**Extracted data entries:**
= = = =
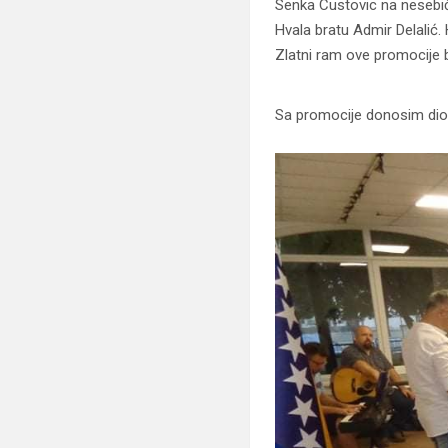
Senka Custovic na nesebič
Hvala bratu Admir Delalić. 
Zlatni ram ove promocije bi
Sa promocije donosim dio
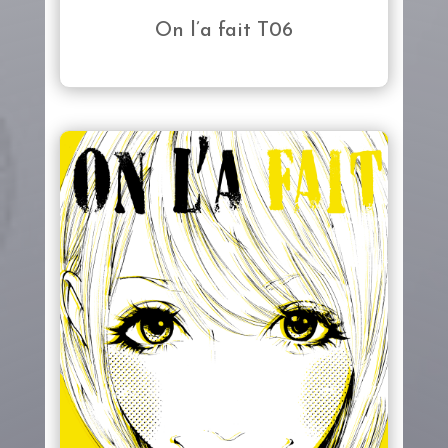
On l’a fait T06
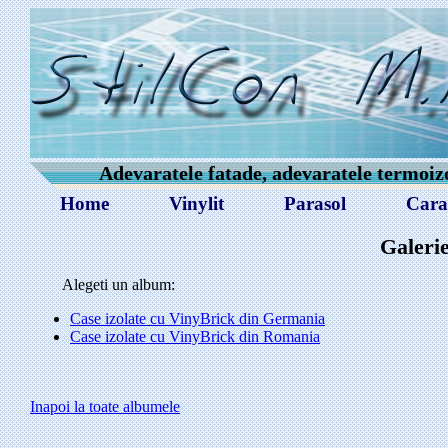
Adevaratele fatade, adevaratele termoizol
Home
Vinylit
Parasol
Carac
Galeri
Alegeti un album:
Case izolate cu VinyBrick din Germania
Case izolate cu VinyBrick din Romania
Inapoi la toate albumele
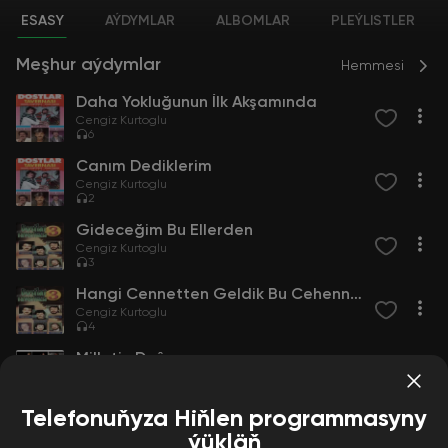
ESASY
AÝDYMLAR
ALBOMLAR
PLEÝLISTLER
Meşhur aýdymlar
Hemmesi
Daha Yokluğunun İlk Akşamında
Cengiz Kurtoglu
6
Canım Dediklerim
Cengiz Kurtoglu
2
Gideceğim Bu Ellerden
Cengiz Kurtoglu
3
Hangi Cennetten Geldik Bu Cehenneme
Cengiz Kurtoglu
4
Milletin Duâsı
İbrahim Tatlıses
Sibel Can
Alişan
Kutsi
Cengiz Kurtoglu
Seda S
177
Telefonuňyza Hiňlen programmasyny
ýükläň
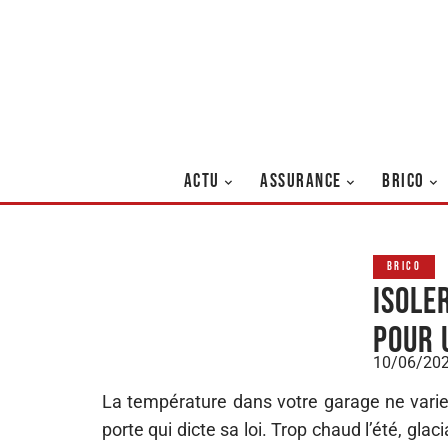
ACTU
ASSURANCE
BRICO
BRICO
Isole
pour 
10/06/20
La température dans votre garage ne varie 
porte qui dicte sa loi. Trop chaud l’été, glac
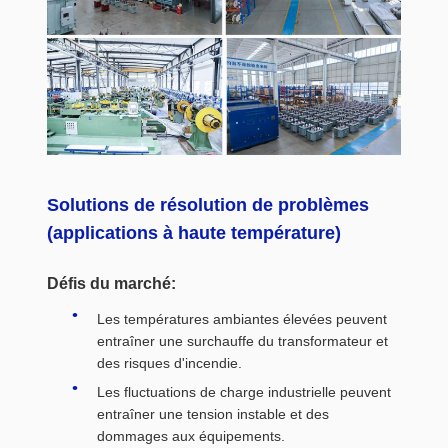
Solutions de résolution de problèmes
(applications à haute température)
Défis du marché:
Les températures ambiantes élevées peuvent
entraîner une surchauffe du transformateur et
des risques d'incendie.
Les fluctuations de charge industrielle peuvent
entraîner une tension instable et des
dommages aux équipements.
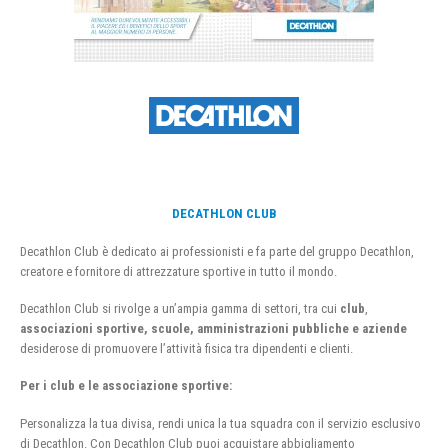
DECATHLON CLUB
Decathlon Club è dedicato ai professionisti e fa parte del gruppo Decathlon,
creatore e fornitore di attrezzature sportive in tutto il mondo.
Decathlon Club si rivolge a un’ampia gamma di settori, tra cui
club
,
associazioni sportive, scuole, amministrazioni pubbliche e aziende
desiderose di promuovere l’attività fisica tra dipendenti e clienti.
Per i club e le associazione sportive:
Personalizza la tua divisa, rendi unica la tua squadra con il servizio esclusivo
di Decathlon. Con Decathlon Club puoi acquistare abbigliamento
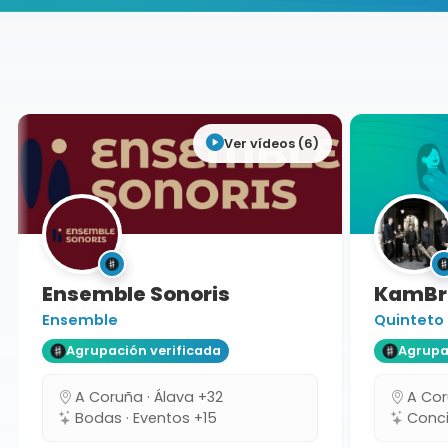
Buscador de músicos
Agrupaciones
Badajoz
Ver vídeos (6)
Ensemble Sonoris
KamBra
Ensemble
Quinteto
Agrupación verificada
Agrupaci
A Coruña · Álava +32
A Coru
Bodas · Eventos +15
Concie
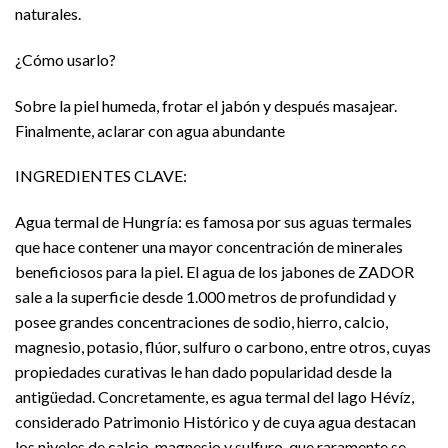
naturales.
¿Cómo usarlo?
Sobre la piel humeda, frotar el jabón y después masajear.
Finalmente, aclarar con agua abundante
INGREDIENTES CLAVE:
Agua termal de Hungría: es famosa por sus aguas termales
que hace contener una mayor concentración de minerales
beneficiosos para la piel. El agua de los jabones de ZADOR
sale a la superficie desde 1.000 metros de profundidad y
posee grandes concentraciones de sodio, hierro, calcio,
magnesio, potasio, flúor, sulfuro o carbono, entre otros, cuyas
propiedades curativas le han dado popularidad desde la
antigüedad. Concretamente, es agua termal del lago Hévíz,
considerado Patrimonio Histórico y de cuya agua destacan
los niveles de calcio, magnesio y sulfuro, que raramente se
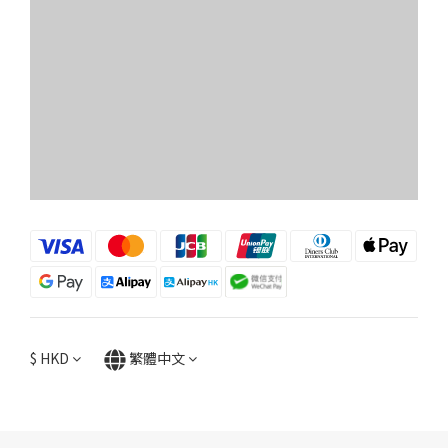
$
HKD
繁體中文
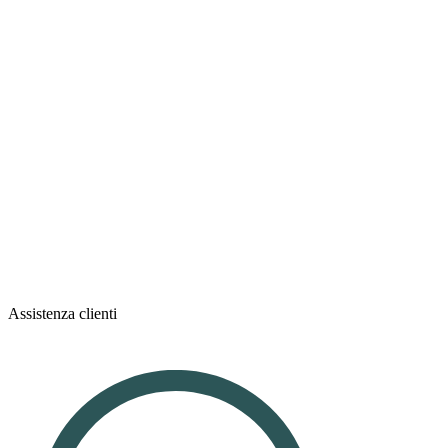
Assistenza clienti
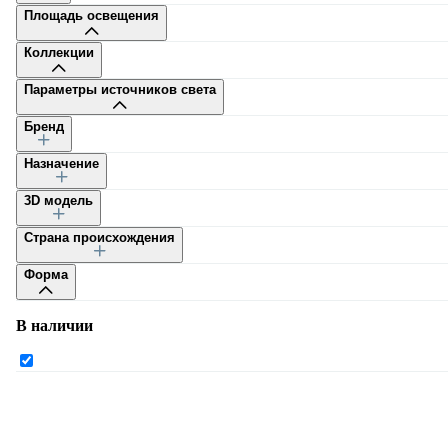
Площадь освещения
Коллекции
Параметры источников света
Бренд
Каталог
Назначение
3D модель
Страна происхождения
Форма
Каталог
В наличии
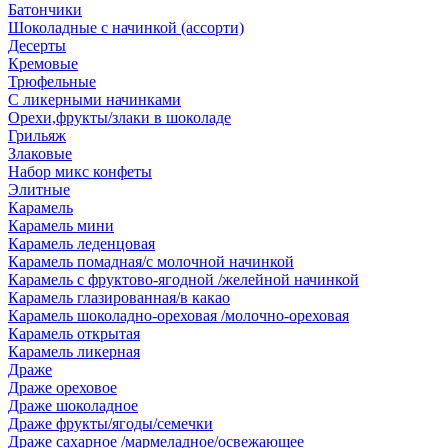
Батончики
Шоколадные с начинкой (ассорти)
Десерты
Кремовые
Трюфельные
С ликерными начинками
Орехи,фрукты/злаки в шоколаде
Грильяж
Злаковые
Набор микс конфеты
Элитные
Карамель
Карамель мини
Карамель леденцовая
Карамель помадная/с молочной начинкой
Карамель с фруктово-ягодной /желейной начинкой
Карамель глазированная/в какао
Карамель шоколадно-ореховая /молочно-ореховая
Карамель открытая
Карамель ликерная
Драже
Драже ореховое
Драже шоколадное
Драже фрукты/ягоды/семечки
Драже сахарное /мармеладное/освежающее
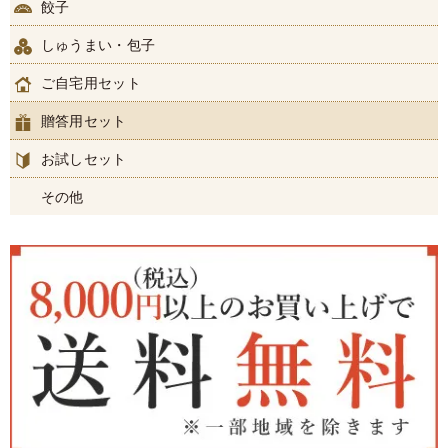
餃子
しゅうまい・包子
ご自宅用セット
贈答用セット
お試しセット
その他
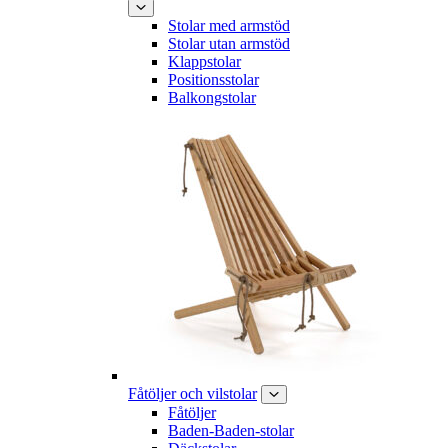
Stolar med armstöd
Stolar utan armstöd
Klappstolar
Positionsstolar
Balkongstolar
Fåtöljer och vilstolar
Fåtöljer
Baden-Baden-stolar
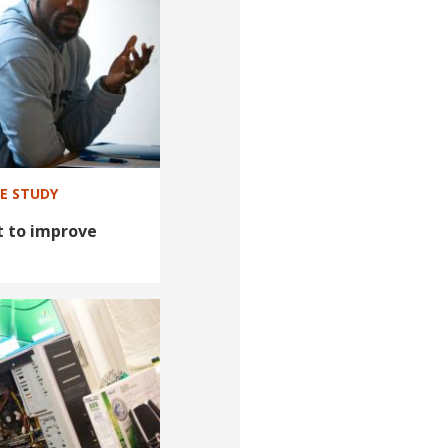
SE STUDY
 to improve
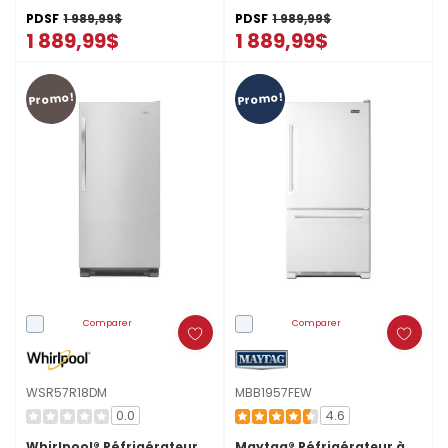
PDSF
1 989,99$
PDSF
1 989,99$
1 889,99$
1 889,99$
Promo!
Promo!
Comparer
Comparer
WSR57R18DM
MBB1957FEW
0.0
4.6
Whirlpool® Réfrigérateur
Maytag® Réfrigérateur à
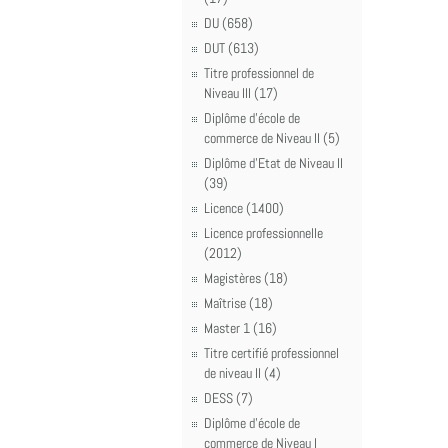
DU (658)
DUT (613)
Titre professionnel de
Niveau III (17)
Diplôme d'école de
commerce de Niveau II (5)
Diplôme d'Etat de Niveau II
(39)
Licence (1400)
Licence professionnelle
(2012)
Magistères (18)
Maîtrise (18)
Master 1 (16)
Titre certifié professionnel
de niveau II (4)
DESS (7)
Diplôme d'école de
commerce de Niveau I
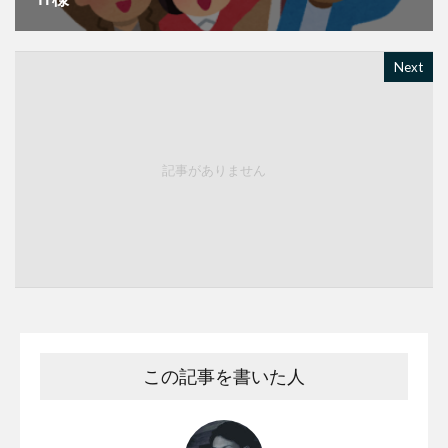
Next
記事がありません
この記事を書いた人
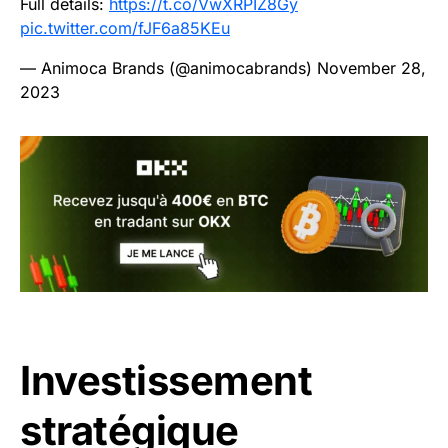
Full details:
https://t.co/VwXRPIZ8Gy
pic.twitter.com/fJF6a85KEu
— Animoca Brands (@animocabrands)
November 28,
2023
Investissement
stratégique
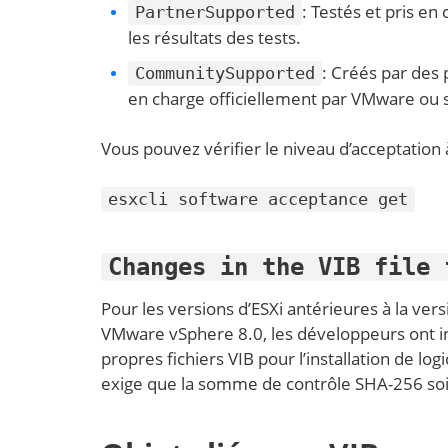
: Testés et pris e
PartnerSupported
les résultats des tests.
: Créés par des
CommunitySupported
en charge officiellement par VMware ou s
Vous pouvez vérifier le niveau d’acceptation 
esxcli software acceptance get
Changes in the VIB file 
Pour les versions d’ESXi antérieures à la ver
VMware vSphere 8.0, les développeurs ont int
propres fichiers VIB pour l’installation de logi
exige que la somme de contrôle SHA-256 soit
= = = =
Extract each line in the listing above that contains the string "sportive", and reproduce those lines verbatim.

**Response to this task:**
creatore e fornitore di attrezzature sportive in tutto il mondo.
associazioni sportive, scuole, amministrazioni pubbliche e aziende
Per i club e le associazione sportive:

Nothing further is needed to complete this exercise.